I love sitting with architects who talk about why they need what infrastructure and enterprise patterns they’re using or going on about how microservices are the medicine we need.

I hate how most of them don’t know everything it takes to pull that stuff off.

Let me pick on microservices quickly.

When done well, microservices require a high level of operational maturity. Your microservices only work if every one of them can handle the chaos of living in production. Do you deploy and operate your infrastructure like that today?

How about competency with API versioning?

When an architect picks these patterns and infrastructure choices, they need to pick ones that the teams and organization can support. Otherwise, there will be cascading failures everywhere.

Read the room, pick appropriate things, and evolve.

Security and Privacy

I write and talk about these topics a lot. I’m not an expert, so that isn’t what I’m talking about. Instead, my angle is that these are things you can’t afford to figure out at the end.

Yet, most architects hand-wave these topics and say things like SSL, encryption, and OAuth.

You don’t have to be an expert on these topics, but you do have to know the basics for securing your big dumb design and protecting the data within it.

When I see architects look at people from infosec like they’re an annoyance, I know that whatever project they’re building shouldn’t be trusted.

Not too long ago, I was working with a group just like that, and they had just celebrated launching their secured microfrontend framework.
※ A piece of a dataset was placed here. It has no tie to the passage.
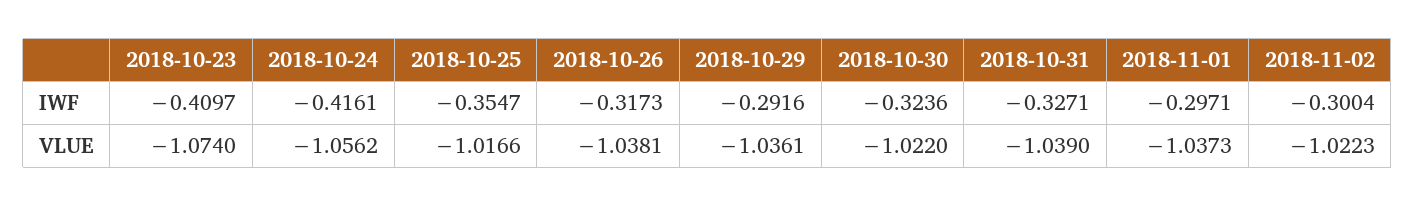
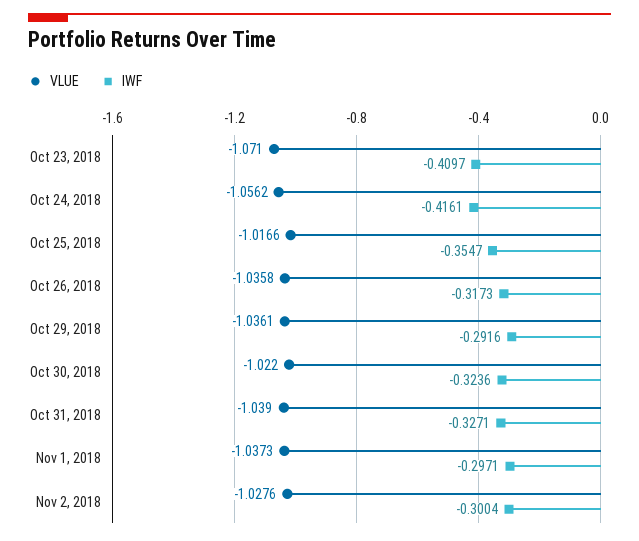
VLUE, 2018-10-23: -1.074 -> -1.071
VLUE, 2018-10-26: -1.0381 -> -1.0358
VLUE, 2018-11-02: -1.0223 -> -1.0276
While on the call, I broke into every application because they didn’t secure any applications behind their microfrontend. They assumed one part accounted for the whole.

Security and privacy are big and complex subjects that require expertise. Yet, if an architect ignores those topics, you can guarantee they built in dangerous flaws.

It’s Not All Bad

Even though I struggle with architects, it doesn’t mean that they are without merit or unredeemable. Most architects are developers who have been around too long. Much like developers who find themselves lost in their first leadership role, architects are often unaware of the extra responsibility or how to get help.

So if you’re an architect or an aspiring one, look into growing your abilities within the areas I pointed out. Then if we bump into each other, I can count you as one of the exceptions I’ve seen in over a decade.